## Problem statement
Please write out the text of every item below line for line, without any changes, and leave the pictures out.

## Data shown
====================

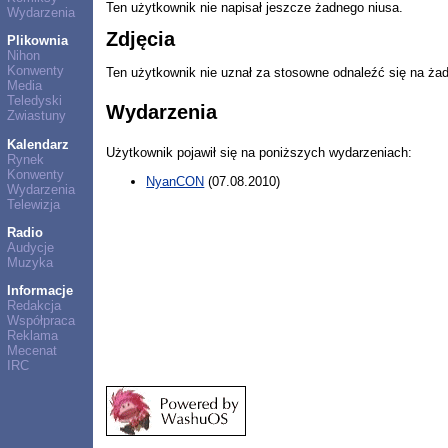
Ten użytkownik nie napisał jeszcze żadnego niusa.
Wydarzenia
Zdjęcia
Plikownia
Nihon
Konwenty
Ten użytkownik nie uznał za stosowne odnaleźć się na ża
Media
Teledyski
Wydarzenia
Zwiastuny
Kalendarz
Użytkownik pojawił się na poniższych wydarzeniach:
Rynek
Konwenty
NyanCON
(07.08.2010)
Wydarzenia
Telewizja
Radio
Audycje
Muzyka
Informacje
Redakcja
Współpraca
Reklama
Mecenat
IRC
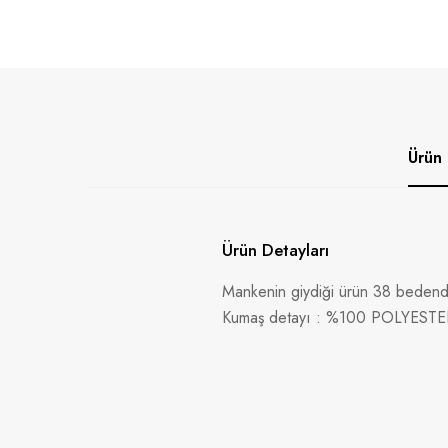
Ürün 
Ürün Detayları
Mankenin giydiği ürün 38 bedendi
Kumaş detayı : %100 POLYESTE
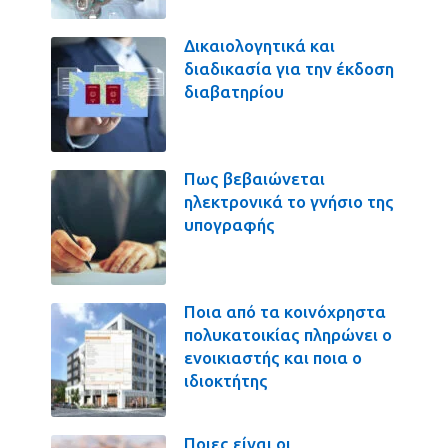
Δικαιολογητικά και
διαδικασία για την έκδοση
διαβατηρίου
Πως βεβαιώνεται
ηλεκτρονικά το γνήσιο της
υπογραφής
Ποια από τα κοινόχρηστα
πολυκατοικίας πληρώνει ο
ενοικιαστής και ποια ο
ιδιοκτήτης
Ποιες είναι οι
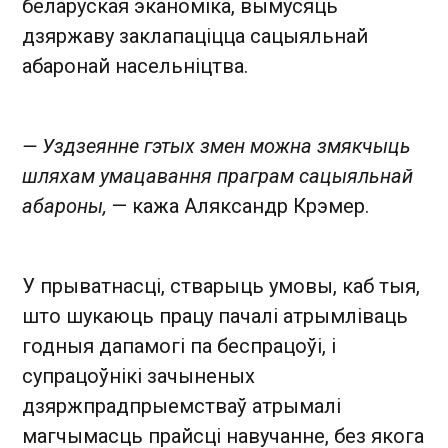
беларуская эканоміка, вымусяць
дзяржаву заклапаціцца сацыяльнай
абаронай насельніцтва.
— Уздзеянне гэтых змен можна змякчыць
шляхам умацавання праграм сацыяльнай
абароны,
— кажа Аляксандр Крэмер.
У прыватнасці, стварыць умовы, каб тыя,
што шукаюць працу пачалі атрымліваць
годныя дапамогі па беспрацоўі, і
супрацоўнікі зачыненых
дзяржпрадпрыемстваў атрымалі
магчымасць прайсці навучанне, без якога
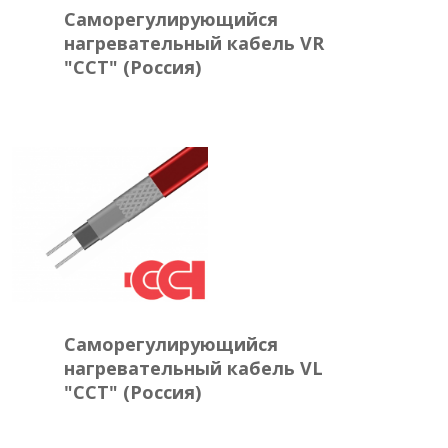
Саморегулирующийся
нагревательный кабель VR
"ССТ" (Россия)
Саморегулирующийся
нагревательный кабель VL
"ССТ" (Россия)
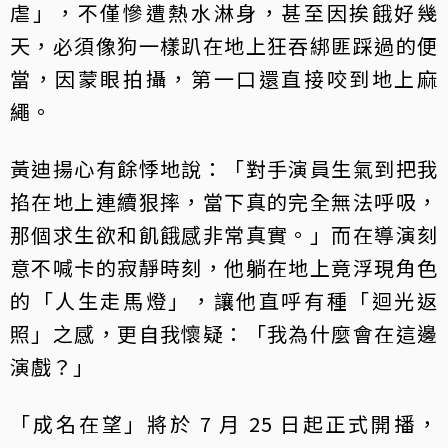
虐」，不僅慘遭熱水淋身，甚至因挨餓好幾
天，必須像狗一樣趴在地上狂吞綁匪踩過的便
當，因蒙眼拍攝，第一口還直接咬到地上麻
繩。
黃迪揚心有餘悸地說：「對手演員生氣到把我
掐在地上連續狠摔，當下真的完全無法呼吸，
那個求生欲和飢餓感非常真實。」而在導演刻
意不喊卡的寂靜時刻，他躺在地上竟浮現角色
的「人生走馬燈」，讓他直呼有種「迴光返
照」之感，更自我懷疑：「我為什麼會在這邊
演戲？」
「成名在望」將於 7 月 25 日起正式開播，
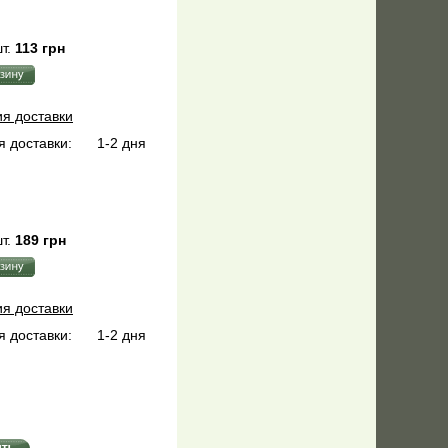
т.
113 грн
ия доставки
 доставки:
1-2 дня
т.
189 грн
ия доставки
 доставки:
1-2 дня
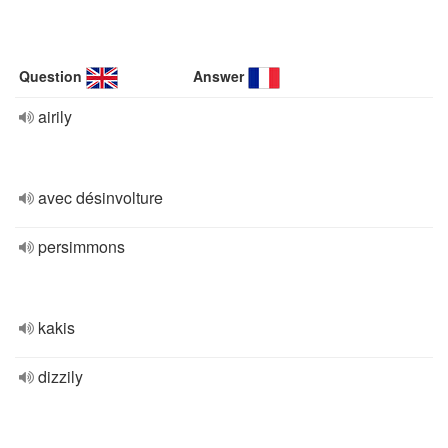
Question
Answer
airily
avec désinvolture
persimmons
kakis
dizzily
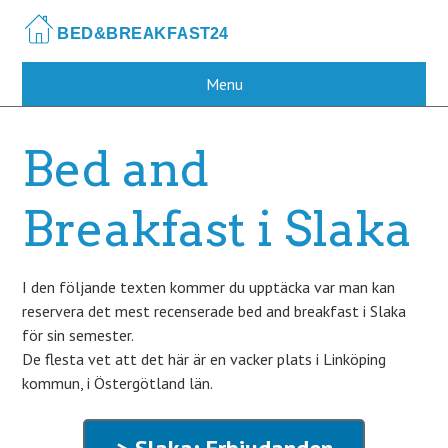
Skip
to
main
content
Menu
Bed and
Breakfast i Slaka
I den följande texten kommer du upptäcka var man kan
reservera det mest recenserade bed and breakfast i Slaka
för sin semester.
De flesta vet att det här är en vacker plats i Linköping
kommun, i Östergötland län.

====================

## Written response
Ten użytkownik nie napisał jeszcze żadnego niusa.
Wydarzenia
Zdjęcia
Plikownia
Nihon
Konwenty
Ten użytkownik nie uznał za stosowne odnaleźć się na ża
Media
Teledyski
Wydarzenia
Zwiastuny
Kalendarz
Użytkownik pojawił się na poniższych wydarzeniach:
Rynek
Konwenty
NyanCON
(07.08.2010)
Wydarzenia
Telewizja
Radio
Audycje
Muzyka
Informacje
Redakcja
Współpraca
Reklama
Mecenat
IRC
Ürün 
Ürün Detayları
Mankenin giydiği ürün 38 bedendi
Kumaş detayı : %100 POLYESTE
Δικαιολογητικά και
διαδικασία για την έκδοση
διαβατηρίου
Πως βεβαιώνεται
ηλεκτρονικά το γνήσιο της
υπογραφής
Ποια από τα κοινόχρηστα
πολυκατοικίας πληρώνει ο
ενοικιαστής και ποια ο
ιδιοκτήτης
Ποιες είναι οι
беларуская эканоміка, вымусяць
дзяржаву заклапаціцца сацыяльнай
абаронай насельніцтва.
— Уздзеянне гэтых змен можна змякчыць
шляхам умацавання праграм сацыяльнай
абароны,
— кажа Аляксандр Крэмер.
У прыватнасці, стварыць умовы, каб тыя,
што шукаюць працу пачалі атрымліваць
годныя дапамогі па беспрацоўі, і
супрацоўнікі зачыненых
дзяржпрадпрыемстваў атрымалі
магчымасць прайсці навучанне, без якога
Саморегулирующийся
нагревательный кабель VR
"ССТ" (Россия)
Саморегулирующийся
нагревательный кабель VL
"ССТ" (Россия)
虐」，不僅慘遭熱水淋身，甚至因挨餓好幾
天，必須像狗一樣趴在地上狂吞綁匪踩過的便
當，因蒙眼拍攝，第一口還直接咬到地上麻
繩。
黃迪揚心有餘悸地說：「對手演員生氣到把我
掐在地上連續狠摔，當下真的完全無法呼吸，
那個求生欲和飢餓感非常真實。」而在導演刻
意不喊卡的寂靜時刻，他躺在地上竟浮現角色
的「人生走馬燈」，讓他直呼有種「迴光返
照」之感，更自我懷疑：「我為什麼會在這邊
演戲？」
「成名在望」將於 7 月 25 日起正式開播，
т.
113 грн
ия доставки
 доставки:
1-2 дня
т.
189 грн
ия доставки
 доставки:
1-2 дня
Question
Answer
airily
avec désinvolture
persimmons
kakis
dizzily
Skip
to
main
content
Menu
Bed and
Breakfast i Slaka
I den följande texten kommer du upptäcka var man kan
reservera det mest recenserade bed and breakfast i Slaka
för sin semester.
De flesta vet att det här är en vacker plats i Linköping
kommun, i Östergötland län.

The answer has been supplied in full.